El holandés Swammerdam, también experto en el manejo
del microscopio, pero con inclinaciones místicas, vio en la
preformación una explicación del pecado original. "En
la naturaleza -escribió- no hay generación, sino solamente
el desarrollo de partes. Así se explica el pecado original,
pues todos los hombres estaban contenidos en los órganos de
Adán y Eva. Cuando su depósito de óvulos se agote,
la raza humana dejará de existir."
A comienzos del siglo XVIII, la doctrina de la preformación
gozaba de la aceptación casi general y la principal causa de
controversia era si los embriones en miniatura preformados estaban
en los óvulos de las hembras o en los espermatozoos de los
machos. Este punto de vista era apoyado por investigadores tan entusiastas
que proclamaban haber visto al microscopio formas humanas diminutas,
completas con brazos, piernas y cabezas, en el interior de los espermatozoos
humanos. Gautier llegó a publicar un dibujo de un caballo microscópico
en el semen equino y también observó las grandes orejas
del animálculo correspondiente en el semen de un asno.
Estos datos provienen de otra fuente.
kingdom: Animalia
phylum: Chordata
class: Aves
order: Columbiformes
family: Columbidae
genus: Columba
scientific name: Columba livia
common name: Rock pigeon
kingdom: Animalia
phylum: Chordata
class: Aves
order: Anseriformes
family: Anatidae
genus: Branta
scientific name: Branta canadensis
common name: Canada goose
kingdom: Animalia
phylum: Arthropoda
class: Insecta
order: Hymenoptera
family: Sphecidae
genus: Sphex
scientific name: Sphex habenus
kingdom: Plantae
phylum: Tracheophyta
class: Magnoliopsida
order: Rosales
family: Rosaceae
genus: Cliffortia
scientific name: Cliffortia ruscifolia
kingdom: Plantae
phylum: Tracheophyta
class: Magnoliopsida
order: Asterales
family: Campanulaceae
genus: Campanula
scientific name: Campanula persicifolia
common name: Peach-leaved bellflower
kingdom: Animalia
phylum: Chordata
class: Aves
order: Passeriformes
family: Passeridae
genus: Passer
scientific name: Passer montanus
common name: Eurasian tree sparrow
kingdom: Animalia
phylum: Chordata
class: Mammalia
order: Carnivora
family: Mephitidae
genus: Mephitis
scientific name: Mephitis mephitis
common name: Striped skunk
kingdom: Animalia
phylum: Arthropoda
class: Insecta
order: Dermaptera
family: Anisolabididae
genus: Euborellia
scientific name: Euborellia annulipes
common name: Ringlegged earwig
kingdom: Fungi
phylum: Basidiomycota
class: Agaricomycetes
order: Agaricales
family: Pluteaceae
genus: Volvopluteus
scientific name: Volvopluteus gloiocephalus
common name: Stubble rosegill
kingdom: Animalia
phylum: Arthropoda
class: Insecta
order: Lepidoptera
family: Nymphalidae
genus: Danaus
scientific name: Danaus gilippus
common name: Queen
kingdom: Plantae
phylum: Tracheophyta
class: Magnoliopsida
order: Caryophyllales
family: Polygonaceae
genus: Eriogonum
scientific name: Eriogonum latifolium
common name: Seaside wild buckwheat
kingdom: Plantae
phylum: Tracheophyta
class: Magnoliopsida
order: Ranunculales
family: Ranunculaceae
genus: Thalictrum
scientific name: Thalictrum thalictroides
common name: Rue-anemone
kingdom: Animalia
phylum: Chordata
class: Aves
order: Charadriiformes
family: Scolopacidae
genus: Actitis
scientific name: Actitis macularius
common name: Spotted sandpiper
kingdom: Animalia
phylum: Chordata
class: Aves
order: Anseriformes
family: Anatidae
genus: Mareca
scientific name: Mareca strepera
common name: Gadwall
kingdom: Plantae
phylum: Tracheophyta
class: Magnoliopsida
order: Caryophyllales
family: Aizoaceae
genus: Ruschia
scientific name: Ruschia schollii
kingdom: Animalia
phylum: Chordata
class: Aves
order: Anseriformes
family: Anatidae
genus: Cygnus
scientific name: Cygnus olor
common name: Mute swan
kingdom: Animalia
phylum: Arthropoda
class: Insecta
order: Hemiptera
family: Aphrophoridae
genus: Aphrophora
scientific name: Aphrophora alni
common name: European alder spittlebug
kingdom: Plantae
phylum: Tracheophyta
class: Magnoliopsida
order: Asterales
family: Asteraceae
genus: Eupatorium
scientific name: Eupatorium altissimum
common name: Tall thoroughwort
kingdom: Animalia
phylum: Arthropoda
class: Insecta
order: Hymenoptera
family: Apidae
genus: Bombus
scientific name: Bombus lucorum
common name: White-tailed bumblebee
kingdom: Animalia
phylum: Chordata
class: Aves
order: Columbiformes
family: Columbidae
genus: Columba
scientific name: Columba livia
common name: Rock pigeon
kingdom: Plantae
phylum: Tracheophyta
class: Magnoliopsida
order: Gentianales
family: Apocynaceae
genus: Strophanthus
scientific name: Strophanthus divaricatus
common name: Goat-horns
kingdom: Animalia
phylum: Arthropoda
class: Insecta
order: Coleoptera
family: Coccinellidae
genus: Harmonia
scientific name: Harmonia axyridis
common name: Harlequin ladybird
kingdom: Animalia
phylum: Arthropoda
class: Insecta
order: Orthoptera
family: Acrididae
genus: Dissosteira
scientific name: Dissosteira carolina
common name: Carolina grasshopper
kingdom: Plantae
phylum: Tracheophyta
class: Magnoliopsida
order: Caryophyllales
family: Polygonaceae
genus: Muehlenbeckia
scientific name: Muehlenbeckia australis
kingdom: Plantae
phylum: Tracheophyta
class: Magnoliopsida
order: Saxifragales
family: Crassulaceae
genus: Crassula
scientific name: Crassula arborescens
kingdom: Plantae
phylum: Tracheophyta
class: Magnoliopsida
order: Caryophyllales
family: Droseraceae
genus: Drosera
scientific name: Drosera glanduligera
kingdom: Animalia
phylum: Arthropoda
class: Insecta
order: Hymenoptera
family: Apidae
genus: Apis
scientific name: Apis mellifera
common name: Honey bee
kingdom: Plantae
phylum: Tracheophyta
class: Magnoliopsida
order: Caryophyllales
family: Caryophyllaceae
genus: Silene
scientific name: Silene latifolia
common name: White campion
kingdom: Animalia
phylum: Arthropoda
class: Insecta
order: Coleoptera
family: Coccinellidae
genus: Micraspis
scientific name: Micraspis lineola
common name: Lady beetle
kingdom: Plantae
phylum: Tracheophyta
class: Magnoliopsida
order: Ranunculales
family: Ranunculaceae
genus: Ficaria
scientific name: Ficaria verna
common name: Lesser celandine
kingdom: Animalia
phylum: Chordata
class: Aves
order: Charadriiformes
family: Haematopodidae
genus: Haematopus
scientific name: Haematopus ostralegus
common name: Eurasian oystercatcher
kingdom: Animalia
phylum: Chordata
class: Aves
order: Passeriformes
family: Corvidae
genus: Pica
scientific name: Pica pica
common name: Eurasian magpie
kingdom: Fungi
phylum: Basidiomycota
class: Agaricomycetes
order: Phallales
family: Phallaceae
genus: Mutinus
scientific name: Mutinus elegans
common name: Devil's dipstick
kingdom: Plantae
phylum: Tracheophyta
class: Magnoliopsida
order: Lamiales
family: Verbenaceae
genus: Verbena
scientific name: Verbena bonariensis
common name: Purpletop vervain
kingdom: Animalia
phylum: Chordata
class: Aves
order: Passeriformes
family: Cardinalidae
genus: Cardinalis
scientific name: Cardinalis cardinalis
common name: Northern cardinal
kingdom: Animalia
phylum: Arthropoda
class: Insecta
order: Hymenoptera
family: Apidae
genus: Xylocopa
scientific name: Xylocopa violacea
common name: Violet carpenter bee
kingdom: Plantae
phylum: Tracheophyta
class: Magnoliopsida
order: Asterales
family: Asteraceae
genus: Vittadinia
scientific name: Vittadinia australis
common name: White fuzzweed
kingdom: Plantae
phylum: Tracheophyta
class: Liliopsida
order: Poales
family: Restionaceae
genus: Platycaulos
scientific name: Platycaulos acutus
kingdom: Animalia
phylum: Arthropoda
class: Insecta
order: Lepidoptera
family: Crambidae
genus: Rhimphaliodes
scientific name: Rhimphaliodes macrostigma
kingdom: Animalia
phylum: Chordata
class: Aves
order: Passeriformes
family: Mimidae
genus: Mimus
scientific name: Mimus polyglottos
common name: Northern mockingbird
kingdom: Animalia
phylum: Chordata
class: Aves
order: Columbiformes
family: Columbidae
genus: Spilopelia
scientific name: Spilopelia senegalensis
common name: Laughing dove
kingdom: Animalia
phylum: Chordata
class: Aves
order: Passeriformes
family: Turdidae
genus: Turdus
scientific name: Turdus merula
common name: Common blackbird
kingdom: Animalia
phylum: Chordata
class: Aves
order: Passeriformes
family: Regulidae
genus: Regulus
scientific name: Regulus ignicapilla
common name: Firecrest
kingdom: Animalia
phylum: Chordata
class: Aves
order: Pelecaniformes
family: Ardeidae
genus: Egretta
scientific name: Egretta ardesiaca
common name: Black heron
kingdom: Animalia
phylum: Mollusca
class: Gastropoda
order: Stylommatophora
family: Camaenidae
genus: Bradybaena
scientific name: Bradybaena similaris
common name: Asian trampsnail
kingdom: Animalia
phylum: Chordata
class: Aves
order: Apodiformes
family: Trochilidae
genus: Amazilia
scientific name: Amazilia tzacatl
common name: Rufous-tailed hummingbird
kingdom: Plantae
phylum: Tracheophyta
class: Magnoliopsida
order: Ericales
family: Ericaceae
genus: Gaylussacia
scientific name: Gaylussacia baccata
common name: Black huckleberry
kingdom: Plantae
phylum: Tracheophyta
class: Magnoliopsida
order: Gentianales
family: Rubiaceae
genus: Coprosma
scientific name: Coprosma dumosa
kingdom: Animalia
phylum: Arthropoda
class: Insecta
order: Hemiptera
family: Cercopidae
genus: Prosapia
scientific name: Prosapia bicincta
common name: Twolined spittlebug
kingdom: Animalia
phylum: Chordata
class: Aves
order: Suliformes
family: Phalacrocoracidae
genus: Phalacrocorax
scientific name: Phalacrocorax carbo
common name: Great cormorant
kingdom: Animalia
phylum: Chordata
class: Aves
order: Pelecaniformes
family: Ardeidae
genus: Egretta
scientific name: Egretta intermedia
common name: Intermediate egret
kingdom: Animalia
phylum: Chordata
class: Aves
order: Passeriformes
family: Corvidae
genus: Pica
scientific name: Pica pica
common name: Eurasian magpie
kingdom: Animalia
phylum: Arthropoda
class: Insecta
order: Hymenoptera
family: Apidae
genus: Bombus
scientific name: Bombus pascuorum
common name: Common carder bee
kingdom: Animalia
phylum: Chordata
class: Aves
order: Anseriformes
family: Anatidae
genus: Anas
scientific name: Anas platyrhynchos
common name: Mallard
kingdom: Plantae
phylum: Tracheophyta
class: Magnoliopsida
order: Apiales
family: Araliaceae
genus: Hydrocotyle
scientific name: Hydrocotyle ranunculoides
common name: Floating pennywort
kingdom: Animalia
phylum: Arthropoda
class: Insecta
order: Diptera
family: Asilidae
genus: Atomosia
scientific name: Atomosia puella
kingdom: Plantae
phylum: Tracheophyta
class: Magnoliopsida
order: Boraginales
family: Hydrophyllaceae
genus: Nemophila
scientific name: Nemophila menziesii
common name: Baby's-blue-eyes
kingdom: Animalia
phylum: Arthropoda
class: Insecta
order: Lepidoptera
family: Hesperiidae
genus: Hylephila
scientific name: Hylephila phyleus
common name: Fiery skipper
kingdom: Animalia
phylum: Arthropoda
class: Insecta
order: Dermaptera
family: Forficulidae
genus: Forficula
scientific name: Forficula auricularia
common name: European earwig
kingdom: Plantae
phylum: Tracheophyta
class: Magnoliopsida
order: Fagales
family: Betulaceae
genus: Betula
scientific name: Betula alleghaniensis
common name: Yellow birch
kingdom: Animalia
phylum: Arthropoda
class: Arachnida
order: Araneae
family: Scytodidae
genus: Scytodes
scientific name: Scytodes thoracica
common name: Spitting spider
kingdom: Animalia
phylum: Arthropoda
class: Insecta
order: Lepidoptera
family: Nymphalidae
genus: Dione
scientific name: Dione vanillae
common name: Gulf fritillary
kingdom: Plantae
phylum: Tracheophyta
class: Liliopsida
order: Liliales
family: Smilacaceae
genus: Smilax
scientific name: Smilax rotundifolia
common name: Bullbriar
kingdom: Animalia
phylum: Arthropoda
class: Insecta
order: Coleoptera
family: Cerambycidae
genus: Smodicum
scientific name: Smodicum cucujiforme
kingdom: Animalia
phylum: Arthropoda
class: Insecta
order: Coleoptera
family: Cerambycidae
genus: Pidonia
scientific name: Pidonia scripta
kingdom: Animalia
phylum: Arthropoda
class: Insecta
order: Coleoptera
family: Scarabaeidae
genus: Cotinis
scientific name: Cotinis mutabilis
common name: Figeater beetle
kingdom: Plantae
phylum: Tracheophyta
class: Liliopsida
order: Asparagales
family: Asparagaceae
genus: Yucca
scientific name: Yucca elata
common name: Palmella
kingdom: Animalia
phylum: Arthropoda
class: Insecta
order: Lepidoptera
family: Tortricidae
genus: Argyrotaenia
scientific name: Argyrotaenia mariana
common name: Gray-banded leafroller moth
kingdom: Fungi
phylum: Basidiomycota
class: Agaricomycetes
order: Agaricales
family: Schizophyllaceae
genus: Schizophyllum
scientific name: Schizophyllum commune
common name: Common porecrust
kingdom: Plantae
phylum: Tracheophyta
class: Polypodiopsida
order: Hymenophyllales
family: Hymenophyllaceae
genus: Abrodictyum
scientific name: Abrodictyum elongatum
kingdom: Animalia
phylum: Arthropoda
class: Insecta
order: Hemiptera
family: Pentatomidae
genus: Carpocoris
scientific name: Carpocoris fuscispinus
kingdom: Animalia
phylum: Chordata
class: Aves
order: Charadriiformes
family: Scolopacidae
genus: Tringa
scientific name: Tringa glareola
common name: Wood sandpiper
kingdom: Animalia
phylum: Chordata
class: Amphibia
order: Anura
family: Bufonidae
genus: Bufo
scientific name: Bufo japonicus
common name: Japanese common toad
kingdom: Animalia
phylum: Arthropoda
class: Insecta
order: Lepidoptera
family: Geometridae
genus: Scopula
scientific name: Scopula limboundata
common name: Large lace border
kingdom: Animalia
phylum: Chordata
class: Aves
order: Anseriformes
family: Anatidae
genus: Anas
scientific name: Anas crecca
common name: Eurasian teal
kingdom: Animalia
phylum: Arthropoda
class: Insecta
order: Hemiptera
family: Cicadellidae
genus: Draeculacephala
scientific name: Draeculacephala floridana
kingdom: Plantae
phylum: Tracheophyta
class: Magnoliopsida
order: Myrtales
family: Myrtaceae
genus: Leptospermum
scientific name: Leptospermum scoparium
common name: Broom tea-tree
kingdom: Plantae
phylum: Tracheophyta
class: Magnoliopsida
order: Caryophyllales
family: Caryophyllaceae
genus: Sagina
Los microscopistas fácilmente pueden ser inducidos a error
por una imaginación vivida, lo que también ha ocurrido
en épocas más recientes. Lo realmente absurdo de la
doctrina de la preformación era el inmenso número de
huevos o semillas con que habían de estar dotados los animales
ancestrales. En 1772 se hizo el cálculo de que, incluso tomando
como base la edad atribuida al mundo en la Biblia, de alrededor de
seis mil años, el número de conejos contenidos por el
primer conejo debía estar alrededor de los cien mil. Ni siquiera
esta consideración bastó para disuadir a muchos biólogos
prominentes de aquel tiempo.
A medida que los investigadores dispusieron de mejores instrumentos,
y de una disciplina intelectual más rigurosa, los informes
acerca de los animálculos fueron sustituidos por informes sobre
los núcleos y sus cromosomas.
Los especialistas en genética desarrollaron la idea de las
unidades hereditarias o genes dispuestos en filas en los cromosomas.
Pero solo desde alrededor de 1940 ha sido posible impulsar el análisis
hasta el nivel molecular. Desde luego, esto es precisamente lo que
los bioquímicos desean hacer con cuantos fenómenos biológicos
sea posible. Por otra parte, también es un progreso acerca
del concepto de cromosoma, porque abarca el gran número de
microorganismos que carecen de un aparato nuclear y cromosómico
bien definido morfológicamente, pero a pesar de ello consiguen
transmitir caracteres hereditarios a su descendencia, y se trabaja
con microorganismos, los cuales, como material de experimentación,
ofrecen la enorme comodidad de ser capaces de producir muchas generaciones
entre el comienzo y el final de la jornada de un investigador.
Actualmente se cree, con justificaciones experimentales excelentes,
que el material genético posee el carácter químico
de ácido desoxirribonucleico (en forma abreviada ADN). En la
estructura del ADN están los factores que determinan la herencia
de la prole. La forma del futuro adulto está contenida allí;
sin embargo, no está en forma simplemente comprimida en un
pequeño espacio, sino transformada en un tipo distinto de forma.
Un progenitor no produce un embrión pequeñísimo
que simplemente ha de crecer para hacerse mayor, sino un conjunto
de instrucciones descriptivas precisas sobre el modo de hacer un embrión.
Las instrucciones están englobadas en una clave lineal, como
una cinta de alfabeto morse; tienen que ser descifradas o leídas
para ponerlas en obra antes de que surja una forma que sea reconocible
como un organismo vivo en embrión.
Además, como es absurdo suponer que todas las instrucciones
genéticas que existen en la actualidad han existido desde el
principio del mundo, debe de existir un buen mecanismo para copiar
o duplicar las instrucciones con considerable fidelidad.